### EXERCISE REQUIREMENTS
Please report each line in the material below that includes "views".

===== DATA FOR THIS EXERCISE

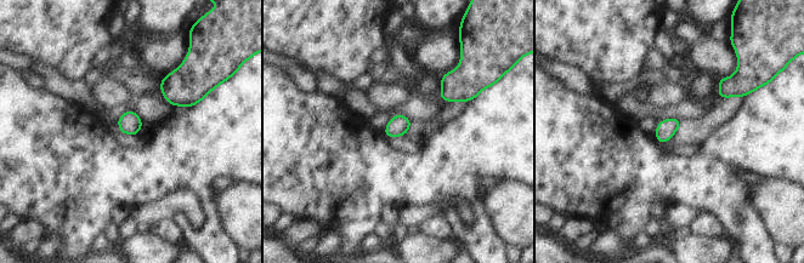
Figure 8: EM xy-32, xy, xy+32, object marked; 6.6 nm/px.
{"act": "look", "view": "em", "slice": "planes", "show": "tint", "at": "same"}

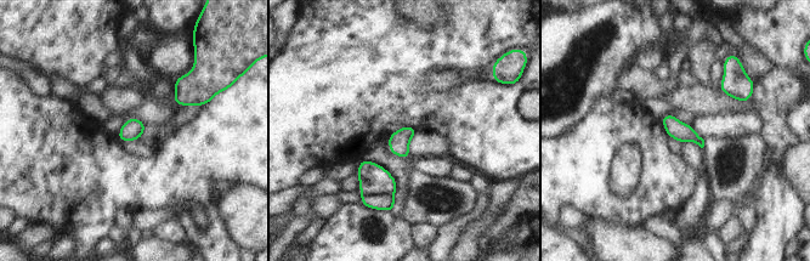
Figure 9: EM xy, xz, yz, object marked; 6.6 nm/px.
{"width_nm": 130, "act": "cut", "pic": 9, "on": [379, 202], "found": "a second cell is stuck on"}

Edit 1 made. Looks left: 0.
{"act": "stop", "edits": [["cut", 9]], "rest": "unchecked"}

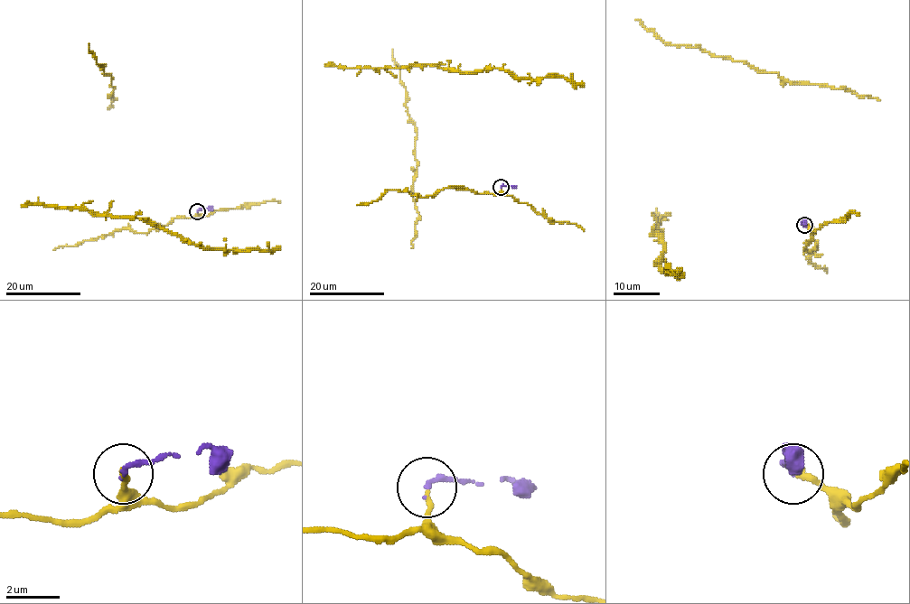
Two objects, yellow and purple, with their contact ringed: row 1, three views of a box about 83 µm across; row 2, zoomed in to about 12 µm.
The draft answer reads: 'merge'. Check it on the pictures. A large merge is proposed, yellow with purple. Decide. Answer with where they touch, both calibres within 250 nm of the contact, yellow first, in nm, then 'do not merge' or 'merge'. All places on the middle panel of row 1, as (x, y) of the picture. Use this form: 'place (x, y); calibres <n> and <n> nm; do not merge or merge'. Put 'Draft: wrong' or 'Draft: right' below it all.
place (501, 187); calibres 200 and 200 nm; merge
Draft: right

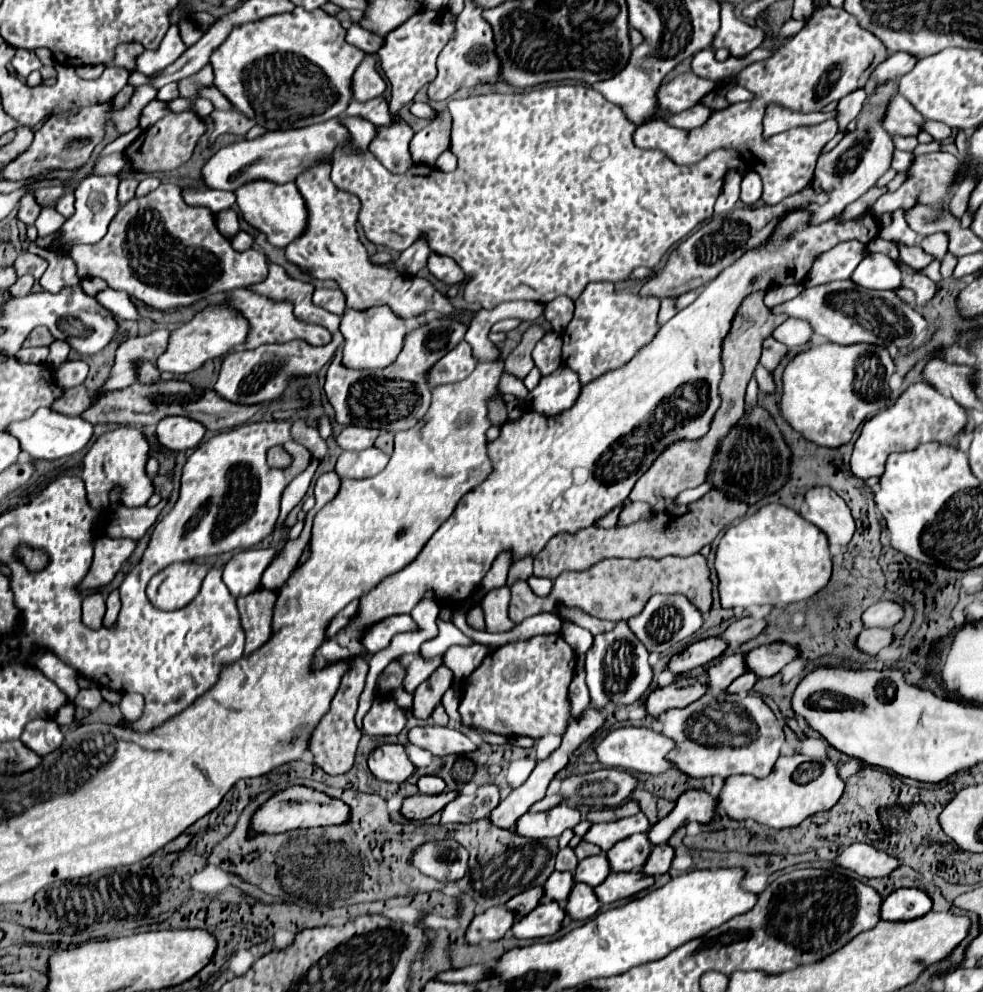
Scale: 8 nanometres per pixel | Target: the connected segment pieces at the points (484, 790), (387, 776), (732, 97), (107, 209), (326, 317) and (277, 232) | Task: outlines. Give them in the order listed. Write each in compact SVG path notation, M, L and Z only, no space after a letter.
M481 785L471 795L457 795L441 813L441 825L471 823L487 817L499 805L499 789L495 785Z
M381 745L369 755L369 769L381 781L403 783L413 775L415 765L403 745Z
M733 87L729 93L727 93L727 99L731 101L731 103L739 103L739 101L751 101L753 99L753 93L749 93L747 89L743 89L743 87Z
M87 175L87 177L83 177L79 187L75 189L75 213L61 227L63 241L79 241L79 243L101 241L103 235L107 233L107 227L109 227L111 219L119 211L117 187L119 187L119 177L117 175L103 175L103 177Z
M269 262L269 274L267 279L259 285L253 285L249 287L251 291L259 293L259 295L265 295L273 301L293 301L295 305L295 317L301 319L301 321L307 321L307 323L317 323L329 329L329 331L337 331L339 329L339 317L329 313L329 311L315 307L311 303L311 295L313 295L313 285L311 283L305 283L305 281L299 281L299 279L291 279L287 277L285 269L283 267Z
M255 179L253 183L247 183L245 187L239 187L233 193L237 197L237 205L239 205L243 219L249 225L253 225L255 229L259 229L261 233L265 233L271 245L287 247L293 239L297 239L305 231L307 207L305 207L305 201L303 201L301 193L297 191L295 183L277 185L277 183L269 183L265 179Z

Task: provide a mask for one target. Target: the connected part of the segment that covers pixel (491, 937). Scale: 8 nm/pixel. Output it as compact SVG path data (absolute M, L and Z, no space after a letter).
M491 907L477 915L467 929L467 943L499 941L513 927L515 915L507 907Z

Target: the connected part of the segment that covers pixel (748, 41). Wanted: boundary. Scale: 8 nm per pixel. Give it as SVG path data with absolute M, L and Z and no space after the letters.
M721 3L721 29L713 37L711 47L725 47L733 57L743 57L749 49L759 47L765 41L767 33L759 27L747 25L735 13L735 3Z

==========
===== DATA FOR THIS EXERCISE

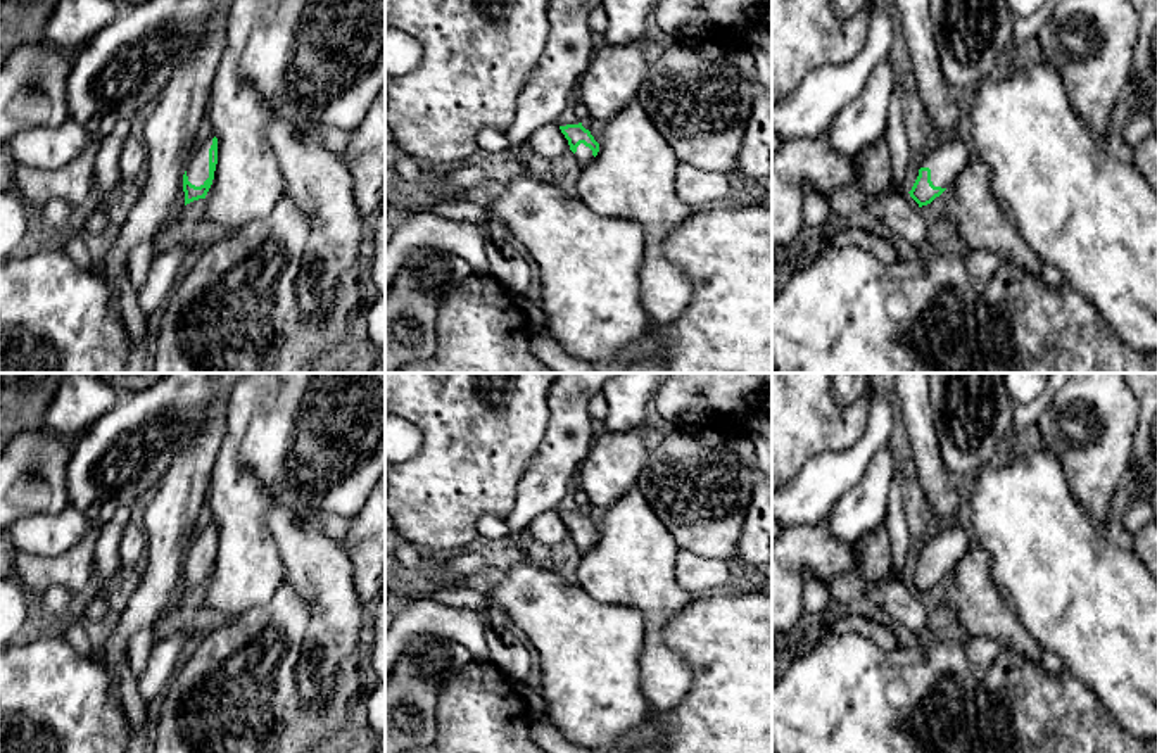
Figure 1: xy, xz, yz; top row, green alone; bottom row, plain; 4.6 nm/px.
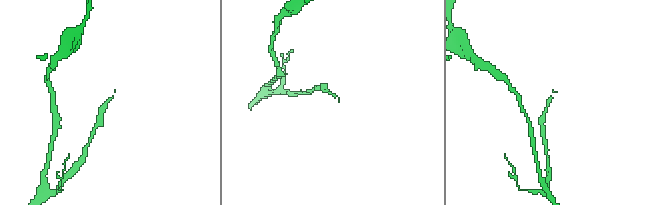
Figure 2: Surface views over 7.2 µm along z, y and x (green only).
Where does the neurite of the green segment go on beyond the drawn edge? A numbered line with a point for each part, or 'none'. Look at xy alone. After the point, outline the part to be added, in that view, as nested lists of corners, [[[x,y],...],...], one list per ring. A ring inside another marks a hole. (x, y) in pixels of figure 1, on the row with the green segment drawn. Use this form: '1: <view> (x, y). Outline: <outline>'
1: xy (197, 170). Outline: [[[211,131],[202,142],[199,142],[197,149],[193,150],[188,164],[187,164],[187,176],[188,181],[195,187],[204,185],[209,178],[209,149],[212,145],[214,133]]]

==========
===== DATA FOR THIS EXERCISE

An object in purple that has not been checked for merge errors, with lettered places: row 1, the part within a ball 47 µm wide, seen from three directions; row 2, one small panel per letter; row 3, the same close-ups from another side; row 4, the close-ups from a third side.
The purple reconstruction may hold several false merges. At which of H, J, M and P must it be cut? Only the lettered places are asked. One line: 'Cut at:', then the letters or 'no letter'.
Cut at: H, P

==========

### ANSWER TO THE PROBLEM
Two objects, yellow and purple, with their contact ringed: row 1, three views of a box about 83 µm across; row 2, zoomed in to about 12 µm.
Figure 2: Surface views over 7.2 µm along z, y and x (green only).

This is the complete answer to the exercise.